Friday, December 2, 2011
Okay, it's time for a crazy confession. I love beef stew, but I like the vegetables in the stew better than I like the actual beef. I mean, I don't hate the beef. But I LOVE the way the beef flavor infuses the vegetables, and I love the beefy gravy.
You need the beef to get the beefy flavor, but if you want to use a little less meat with a lot more vegetables, you can up the flavor quotient by using buffalo instead if beef. To me, buffalo tastes just like beef, but with more flavor.
Stew can be cooked a number of different ways - in a slow cooker, in a Dutch oven (or other heavy pot) on the stovetop, or in that same Dutch oven in your oven. There are advantages and disadvantages for each method. For example, when you're cooking on the stovetop, you need to do a little more stirring because the heat is just from the bottom.
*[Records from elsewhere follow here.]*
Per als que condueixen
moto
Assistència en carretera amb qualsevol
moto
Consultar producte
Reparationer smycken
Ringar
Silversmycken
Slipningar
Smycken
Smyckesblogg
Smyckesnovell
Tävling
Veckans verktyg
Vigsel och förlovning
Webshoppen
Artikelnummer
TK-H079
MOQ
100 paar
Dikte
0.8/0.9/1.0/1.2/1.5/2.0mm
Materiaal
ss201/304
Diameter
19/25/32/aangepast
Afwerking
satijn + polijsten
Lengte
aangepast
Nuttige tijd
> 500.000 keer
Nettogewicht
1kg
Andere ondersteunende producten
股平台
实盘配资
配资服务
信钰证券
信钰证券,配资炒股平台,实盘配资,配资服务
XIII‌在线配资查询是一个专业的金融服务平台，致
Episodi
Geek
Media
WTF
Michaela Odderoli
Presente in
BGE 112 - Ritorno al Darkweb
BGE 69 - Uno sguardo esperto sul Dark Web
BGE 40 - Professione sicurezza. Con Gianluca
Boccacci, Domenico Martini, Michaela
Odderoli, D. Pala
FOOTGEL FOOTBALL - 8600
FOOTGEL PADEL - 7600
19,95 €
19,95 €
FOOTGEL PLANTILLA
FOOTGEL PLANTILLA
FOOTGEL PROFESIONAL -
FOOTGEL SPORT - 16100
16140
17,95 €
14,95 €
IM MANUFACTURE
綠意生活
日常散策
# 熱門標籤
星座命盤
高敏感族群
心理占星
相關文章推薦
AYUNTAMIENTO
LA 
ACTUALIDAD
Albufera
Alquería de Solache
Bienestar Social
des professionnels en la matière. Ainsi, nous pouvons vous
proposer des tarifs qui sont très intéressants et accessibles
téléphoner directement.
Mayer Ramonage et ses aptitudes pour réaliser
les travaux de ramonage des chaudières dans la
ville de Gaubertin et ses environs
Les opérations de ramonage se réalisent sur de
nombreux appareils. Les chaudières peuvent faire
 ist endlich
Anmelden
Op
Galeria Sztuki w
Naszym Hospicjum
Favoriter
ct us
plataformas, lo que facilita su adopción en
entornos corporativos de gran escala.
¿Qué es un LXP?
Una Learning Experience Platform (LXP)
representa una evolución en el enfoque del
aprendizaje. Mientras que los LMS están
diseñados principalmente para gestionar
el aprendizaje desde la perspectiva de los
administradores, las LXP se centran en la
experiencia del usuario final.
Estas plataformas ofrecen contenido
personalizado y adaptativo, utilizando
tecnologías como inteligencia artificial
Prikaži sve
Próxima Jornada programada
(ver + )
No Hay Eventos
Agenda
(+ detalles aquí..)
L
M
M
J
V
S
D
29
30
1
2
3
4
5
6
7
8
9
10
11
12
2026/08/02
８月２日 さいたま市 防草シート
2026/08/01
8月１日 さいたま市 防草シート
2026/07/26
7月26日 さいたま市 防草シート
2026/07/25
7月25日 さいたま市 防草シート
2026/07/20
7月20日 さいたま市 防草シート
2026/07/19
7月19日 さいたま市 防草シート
A crockpot is convenient since it doesn't need any attention. It also retains more moisture. That can be a good thing or a bad thing - you'll end up with more gravy, but it will be thinner. Cooking in the oven or on the stovetop will result in a thicker, richer gravy, but less of it. And you might need to add just a bit of liquid at the end of cooking, if it cooks down too much.
Cooking the stew in the Dutch oven in the oven means you don't need to do much stirring at all, so it's nearly as convenient as the crockpot.
The great thing about stew is that you can vary the ingredients to suit your taste - and what you have on hand. If you like more carrots, add more. If you don't have celery, leave it out. I used a large onion cut in wedges, but you could use smaller onions cut in half, or even smaller ones left whole.
Flour, for dusting
1 tablespoon olive oil
4-6 carrots, peeled and cut into 1-inch pieces
4 ribs celery, trimmed and cut into 1-inch pieces
2 potatoes, peeled and cubed
2 hands full fresh green beans, trimmed and cut into 1-inch pieces
1 large onion, cut into wedges through the root end so it hold together
1 14.5 ounce can of diced tomatoes
1/2 can (from the tomatoes) red wine
1/2 can water
1 teaspoon dried thyme
Pinch of red pepper flakes (optional)
Salt and pepper, to taste
Preheat the oven to 325 degrees.
Dust the meat with flour. Heat a Dutch oven on medium heat. Add the oil. Add the meat and cook until browned on all sides.
Add the carrots, celery, potatoes, and green beans and cook, stirring as needed for another minute or two. Add the onion, tomatoes, wine, water, thyme, and pepper flakes, if using. Add a few grinds of pepper and a teaspoon of salt. Stir gently to combine.
Cover the dutch oven and place it in the preheated oven. Cook until the meat and vegetables are very tender, 2 1/2 - 3 hours. Check it towards the end of cooking to make sure there is enough liquid, and add water, as needed. Taste for seasoning and add more salt and pepper, if desired, then continue cooking until it is completely cooked.
Serve hot, Or, if you prefer, let the stew cool to room temperature, then refrigerate. The texture of stewed meat improves after chilling and reheating.